Wet-lab testing would be required to confirm whether the predicted interactions matter biologically.
Mission Log
Closing the Gap was a computational biology project focused on using molecular docking to compare antibiotic candidates for drug-resistant Burkholderia cenocepacia infection in cystic fibrosis patients. The problem was meaningful because these infections are difficult to treat and current treatment selection can rely heavily on trial-and-error antibiotic combinations.
Our team approached the project as a first-pass screening problem. Instead of trying to prove that a drug works biologically, we wanted to use simulation to identify which antibiotics were worth prioritizing for future testing. We selected the IspF enzyme as the protein target because it is connected to the bacterial MEP pathway, which is important for producing isoprenoids needed for essential bacterial function.
My main role was working through the coding and terminal-based docking workflow. I helped prepare and run simulations, manage files in VS Code, swap the correct ligands and docking locations, and collect the binding affinity outputs for comparison. The process was not extremely difficult because we had a lab workflow to build from, but it still required careful file organization and attention to detail.

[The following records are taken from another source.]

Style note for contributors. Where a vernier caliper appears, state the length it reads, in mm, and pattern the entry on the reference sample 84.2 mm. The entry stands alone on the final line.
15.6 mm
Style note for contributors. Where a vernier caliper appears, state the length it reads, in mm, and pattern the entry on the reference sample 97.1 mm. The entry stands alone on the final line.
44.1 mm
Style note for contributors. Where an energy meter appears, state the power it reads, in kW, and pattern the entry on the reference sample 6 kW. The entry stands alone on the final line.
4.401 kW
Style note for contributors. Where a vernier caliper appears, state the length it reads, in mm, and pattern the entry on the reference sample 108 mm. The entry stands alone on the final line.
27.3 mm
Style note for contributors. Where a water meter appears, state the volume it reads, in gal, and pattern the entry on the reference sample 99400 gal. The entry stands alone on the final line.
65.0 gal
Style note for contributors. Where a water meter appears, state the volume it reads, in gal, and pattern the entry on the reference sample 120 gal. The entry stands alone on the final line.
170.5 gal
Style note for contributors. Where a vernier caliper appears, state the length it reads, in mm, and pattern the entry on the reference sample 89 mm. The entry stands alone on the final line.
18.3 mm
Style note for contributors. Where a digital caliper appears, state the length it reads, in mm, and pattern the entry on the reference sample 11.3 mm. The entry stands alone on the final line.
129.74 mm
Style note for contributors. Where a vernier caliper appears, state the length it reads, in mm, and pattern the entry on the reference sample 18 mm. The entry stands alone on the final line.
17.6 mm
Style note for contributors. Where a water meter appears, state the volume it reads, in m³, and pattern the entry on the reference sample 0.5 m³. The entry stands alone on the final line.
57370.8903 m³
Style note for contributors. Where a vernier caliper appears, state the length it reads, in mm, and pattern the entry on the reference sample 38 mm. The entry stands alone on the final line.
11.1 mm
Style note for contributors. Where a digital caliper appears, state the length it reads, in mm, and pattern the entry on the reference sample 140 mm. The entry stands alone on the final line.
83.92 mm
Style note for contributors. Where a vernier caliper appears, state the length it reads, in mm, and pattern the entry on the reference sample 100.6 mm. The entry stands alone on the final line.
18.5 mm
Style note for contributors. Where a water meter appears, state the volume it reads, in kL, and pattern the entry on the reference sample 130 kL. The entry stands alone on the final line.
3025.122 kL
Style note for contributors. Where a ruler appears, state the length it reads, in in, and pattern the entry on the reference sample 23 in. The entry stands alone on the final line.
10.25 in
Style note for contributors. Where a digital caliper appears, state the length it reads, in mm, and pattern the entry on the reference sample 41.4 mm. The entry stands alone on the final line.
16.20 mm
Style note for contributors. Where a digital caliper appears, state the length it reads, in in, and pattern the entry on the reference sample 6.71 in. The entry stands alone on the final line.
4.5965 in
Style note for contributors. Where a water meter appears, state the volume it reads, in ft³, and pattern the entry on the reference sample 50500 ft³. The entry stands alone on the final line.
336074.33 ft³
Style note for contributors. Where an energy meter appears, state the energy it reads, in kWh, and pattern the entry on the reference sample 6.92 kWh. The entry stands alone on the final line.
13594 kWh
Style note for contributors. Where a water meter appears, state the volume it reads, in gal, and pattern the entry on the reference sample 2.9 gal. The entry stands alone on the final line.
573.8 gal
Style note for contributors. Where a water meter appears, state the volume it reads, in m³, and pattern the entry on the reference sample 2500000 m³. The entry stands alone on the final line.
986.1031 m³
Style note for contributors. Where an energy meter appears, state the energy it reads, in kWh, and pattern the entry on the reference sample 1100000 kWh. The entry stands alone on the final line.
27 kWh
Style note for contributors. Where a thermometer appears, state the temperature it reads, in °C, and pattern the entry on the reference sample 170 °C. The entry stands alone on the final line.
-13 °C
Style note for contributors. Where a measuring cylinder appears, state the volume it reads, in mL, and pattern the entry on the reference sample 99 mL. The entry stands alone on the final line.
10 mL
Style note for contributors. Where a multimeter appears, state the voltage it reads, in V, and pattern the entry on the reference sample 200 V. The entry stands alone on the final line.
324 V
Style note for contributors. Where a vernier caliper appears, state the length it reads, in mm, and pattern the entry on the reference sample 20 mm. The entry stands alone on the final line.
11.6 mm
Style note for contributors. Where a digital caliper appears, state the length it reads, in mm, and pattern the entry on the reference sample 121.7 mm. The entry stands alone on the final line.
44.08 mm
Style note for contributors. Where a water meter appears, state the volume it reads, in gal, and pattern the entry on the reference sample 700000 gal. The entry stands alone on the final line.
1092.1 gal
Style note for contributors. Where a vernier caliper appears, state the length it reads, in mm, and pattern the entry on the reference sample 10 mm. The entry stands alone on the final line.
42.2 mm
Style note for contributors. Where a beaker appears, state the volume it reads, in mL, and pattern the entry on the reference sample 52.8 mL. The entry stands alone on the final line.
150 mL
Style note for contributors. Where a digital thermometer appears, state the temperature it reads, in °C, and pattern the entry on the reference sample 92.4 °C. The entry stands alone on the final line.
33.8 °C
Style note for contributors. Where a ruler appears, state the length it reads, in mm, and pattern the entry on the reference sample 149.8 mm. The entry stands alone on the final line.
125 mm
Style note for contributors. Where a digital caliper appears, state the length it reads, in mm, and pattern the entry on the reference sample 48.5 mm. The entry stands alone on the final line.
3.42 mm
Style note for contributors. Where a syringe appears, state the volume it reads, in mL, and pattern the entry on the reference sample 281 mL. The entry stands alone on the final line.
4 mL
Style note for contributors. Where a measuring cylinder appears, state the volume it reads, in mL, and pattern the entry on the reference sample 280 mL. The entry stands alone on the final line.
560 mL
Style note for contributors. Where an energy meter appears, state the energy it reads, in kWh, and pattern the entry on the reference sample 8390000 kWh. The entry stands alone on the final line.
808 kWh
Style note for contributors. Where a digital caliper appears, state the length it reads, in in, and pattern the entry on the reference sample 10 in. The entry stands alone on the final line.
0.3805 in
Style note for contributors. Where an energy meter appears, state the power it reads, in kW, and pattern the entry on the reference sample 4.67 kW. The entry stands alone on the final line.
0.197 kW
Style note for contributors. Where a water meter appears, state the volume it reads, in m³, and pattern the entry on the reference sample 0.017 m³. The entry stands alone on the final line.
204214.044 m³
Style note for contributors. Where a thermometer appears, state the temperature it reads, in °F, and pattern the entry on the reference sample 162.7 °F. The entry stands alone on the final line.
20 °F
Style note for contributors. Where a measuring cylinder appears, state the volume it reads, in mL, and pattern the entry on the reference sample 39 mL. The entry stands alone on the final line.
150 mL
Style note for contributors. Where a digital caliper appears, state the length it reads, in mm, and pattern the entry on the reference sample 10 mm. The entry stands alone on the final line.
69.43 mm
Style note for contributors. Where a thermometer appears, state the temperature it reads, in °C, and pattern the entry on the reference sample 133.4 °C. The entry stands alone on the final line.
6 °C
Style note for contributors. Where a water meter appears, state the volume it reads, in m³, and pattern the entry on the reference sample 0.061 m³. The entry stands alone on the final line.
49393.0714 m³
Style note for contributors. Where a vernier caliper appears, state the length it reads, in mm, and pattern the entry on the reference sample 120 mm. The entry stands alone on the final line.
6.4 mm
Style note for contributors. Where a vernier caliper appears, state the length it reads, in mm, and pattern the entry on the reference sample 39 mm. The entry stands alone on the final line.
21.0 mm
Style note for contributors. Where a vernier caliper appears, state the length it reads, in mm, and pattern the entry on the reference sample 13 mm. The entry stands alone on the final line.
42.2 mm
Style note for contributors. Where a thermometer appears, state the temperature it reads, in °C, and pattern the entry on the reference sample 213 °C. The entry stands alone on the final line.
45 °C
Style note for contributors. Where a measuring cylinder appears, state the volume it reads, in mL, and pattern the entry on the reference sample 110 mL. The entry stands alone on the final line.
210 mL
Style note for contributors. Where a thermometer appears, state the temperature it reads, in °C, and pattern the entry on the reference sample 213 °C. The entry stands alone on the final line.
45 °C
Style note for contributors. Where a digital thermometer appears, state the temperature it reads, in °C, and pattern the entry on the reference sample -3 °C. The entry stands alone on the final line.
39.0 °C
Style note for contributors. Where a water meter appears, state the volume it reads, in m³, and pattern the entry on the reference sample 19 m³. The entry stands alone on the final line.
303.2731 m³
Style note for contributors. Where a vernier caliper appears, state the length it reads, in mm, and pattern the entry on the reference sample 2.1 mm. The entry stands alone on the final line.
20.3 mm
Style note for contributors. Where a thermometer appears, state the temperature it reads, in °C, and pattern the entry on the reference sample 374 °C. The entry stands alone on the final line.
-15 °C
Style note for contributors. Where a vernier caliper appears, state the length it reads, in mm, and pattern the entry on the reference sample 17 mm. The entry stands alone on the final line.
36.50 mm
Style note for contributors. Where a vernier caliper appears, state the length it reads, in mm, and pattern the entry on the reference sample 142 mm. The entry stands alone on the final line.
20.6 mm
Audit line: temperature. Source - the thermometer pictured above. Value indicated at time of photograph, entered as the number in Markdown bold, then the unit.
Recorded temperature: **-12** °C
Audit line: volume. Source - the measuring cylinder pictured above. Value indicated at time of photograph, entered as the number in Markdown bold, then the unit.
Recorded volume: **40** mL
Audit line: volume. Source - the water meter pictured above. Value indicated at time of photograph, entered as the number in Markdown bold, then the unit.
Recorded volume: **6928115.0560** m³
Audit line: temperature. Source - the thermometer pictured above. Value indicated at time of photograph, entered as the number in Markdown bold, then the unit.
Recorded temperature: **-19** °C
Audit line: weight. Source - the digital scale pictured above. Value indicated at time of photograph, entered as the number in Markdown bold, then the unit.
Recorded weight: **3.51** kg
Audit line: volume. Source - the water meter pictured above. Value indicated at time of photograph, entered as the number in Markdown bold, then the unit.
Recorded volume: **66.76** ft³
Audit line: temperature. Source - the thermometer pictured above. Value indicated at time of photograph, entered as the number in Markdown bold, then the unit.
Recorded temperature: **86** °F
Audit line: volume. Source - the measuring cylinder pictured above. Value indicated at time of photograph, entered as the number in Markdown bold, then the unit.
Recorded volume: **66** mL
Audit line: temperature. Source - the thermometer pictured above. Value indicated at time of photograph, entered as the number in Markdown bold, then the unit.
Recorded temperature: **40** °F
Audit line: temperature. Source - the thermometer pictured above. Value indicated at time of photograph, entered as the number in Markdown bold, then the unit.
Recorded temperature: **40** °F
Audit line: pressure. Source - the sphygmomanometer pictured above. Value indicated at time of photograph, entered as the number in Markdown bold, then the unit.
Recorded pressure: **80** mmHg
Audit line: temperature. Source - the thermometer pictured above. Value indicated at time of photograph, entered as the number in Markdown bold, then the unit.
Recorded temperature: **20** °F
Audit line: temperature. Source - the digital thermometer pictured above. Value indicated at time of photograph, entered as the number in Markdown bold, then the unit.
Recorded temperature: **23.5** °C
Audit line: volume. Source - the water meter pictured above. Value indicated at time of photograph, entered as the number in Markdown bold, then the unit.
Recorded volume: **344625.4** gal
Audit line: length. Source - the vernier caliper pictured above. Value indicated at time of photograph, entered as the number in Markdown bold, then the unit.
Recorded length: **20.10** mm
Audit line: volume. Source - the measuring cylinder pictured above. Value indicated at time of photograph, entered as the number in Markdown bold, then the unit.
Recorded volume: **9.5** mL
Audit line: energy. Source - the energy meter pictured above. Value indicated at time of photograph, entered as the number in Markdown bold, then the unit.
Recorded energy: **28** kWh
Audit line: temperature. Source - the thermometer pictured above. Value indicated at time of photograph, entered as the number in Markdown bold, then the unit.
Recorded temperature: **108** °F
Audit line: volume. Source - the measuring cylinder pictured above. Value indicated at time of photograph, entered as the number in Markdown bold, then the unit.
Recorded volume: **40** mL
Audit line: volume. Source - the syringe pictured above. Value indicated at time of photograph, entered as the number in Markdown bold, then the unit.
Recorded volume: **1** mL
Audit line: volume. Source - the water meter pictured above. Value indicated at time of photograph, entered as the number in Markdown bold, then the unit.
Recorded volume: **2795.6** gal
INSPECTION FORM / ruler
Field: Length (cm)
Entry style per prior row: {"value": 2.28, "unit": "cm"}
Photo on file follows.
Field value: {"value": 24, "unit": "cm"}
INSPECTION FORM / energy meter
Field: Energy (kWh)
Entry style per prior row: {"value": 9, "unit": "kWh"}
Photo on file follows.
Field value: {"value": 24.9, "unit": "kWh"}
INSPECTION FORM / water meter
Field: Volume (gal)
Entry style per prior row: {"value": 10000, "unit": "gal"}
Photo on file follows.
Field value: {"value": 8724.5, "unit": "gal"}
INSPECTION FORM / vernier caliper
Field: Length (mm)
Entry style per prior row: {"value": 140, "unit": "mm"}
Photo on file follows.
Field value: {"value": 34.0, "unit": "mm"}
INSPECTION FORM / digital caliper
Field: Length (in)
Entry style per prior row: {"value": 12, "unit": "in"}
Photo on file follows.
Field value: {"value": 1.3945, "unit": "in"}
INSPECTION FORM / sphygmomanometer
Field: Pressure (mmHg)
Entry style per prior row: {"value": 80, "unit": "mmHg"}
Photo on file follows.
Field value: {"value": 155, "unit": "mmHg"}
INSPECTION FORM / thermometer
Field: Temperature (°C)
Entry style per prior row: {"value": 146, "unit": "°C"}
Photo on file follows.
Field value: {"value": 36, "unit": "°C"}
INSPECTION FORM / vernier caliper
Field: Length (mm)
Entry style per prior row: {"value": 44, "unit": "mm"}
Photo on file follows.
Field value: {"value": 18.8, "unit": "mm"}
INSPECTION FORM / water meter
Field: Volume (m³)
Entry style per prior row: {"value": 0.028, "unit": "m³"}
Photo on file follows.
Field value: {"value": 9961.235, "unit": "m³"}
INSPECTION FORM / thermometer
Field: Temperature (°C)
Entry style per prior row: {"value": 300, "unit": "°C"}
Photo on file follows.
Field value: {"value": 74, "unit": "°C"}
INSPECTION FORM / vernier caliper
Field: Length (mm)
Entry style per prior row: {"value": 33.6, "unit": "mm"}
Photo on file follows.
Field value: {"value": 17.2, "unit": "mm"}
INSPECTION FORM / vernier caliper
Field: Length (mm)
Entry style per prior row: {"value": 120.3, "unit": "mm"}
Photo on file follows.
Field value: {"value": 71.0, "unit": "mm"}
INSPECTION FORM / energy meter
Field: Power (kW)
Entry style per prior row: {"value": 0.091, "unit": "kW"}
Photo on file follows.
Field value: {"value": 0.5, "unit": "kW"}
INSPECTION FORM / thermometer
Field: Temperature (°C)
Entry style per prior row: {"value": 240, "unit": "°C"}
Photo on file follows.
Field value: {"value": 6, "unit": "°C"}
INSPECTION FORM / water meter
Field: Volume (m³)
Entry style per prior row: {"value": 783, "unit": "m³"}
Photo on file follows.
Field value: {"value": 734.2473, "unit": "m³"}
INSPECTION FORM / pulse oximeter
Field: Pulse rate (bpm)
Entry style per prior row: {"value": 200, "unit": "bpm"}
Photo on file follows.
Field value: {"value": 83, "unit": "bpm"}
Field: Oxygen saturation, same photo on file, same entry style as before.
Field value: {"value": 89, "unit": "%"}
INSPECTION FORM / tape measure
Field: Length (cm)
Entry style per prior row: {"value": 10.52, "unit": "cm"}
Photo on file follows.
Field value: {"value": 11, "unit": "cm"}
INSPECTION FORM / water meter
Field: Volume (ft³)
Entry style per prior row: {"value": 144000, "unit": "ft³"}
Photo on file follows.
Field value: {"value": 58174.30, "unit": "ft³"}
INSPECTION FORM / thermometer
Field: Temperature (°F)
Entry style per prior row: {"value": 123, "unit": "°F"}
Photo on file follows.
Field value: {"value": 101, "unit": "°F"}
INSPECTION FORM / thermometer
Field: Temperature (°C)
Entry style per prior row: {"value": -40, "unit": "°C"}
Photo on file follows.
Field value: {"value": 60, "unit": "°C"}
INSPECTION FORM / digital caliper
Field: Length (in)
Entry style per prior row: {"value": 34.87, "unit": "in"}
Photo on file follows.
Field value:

One of the main challenges was making sure the correct drug, receptor, and docking box were being used for each run. Since we tested more than one docking location, it was easy to accidentally run a simulation for the wrong site or with the wrong ligand file. After working through that confusion, I became more comfortable reading terminal commands, organizing computational files, and checking that each docking run matched the intended setup.
The project was also a solid team experience. We divided work across antibiotic research, ligand and receptor preparation, docking simulations, Mol* visualization, and results analysis. I enjoyed working with the team because everyone contributed, stayed involved, and helped keep the project organized without turning it into something unnecessarily stressful.
Final Result
The final result was a proof-of-concept computational screening package with docking visualizations, binding affinity rankings, a written report, and a presentation. In the selected active-site docking box, minocycline produced the strongest predicted binding affinity, followed by ceftazidime and meropenem.
The most important takeaway was not that the simulation proved a treatment, but that molecular docking can help narrow down which antibiotics may be worth investigating further. As a first-pass research tool, this kind of workflow can reduce guesswork, guide future wet-lab testing, and connect computational engineering methods to real biomedical problems.
What I Learned
This project helped me understand how computational biology tools can be used to study real biomedical problems. I learned how molecules are prepared for fixed molecular docking, how docking boxes affect results, and how binding affinity scores can be used to compare ligand candidates.
It also made me more confident working in VS Code with multiple files, terminal commands, receptor files, ligand files, and output data. More broadly, it gave me practice working with a team, listening to different ideas, and turning a structured lab workflow into a complete research-style project.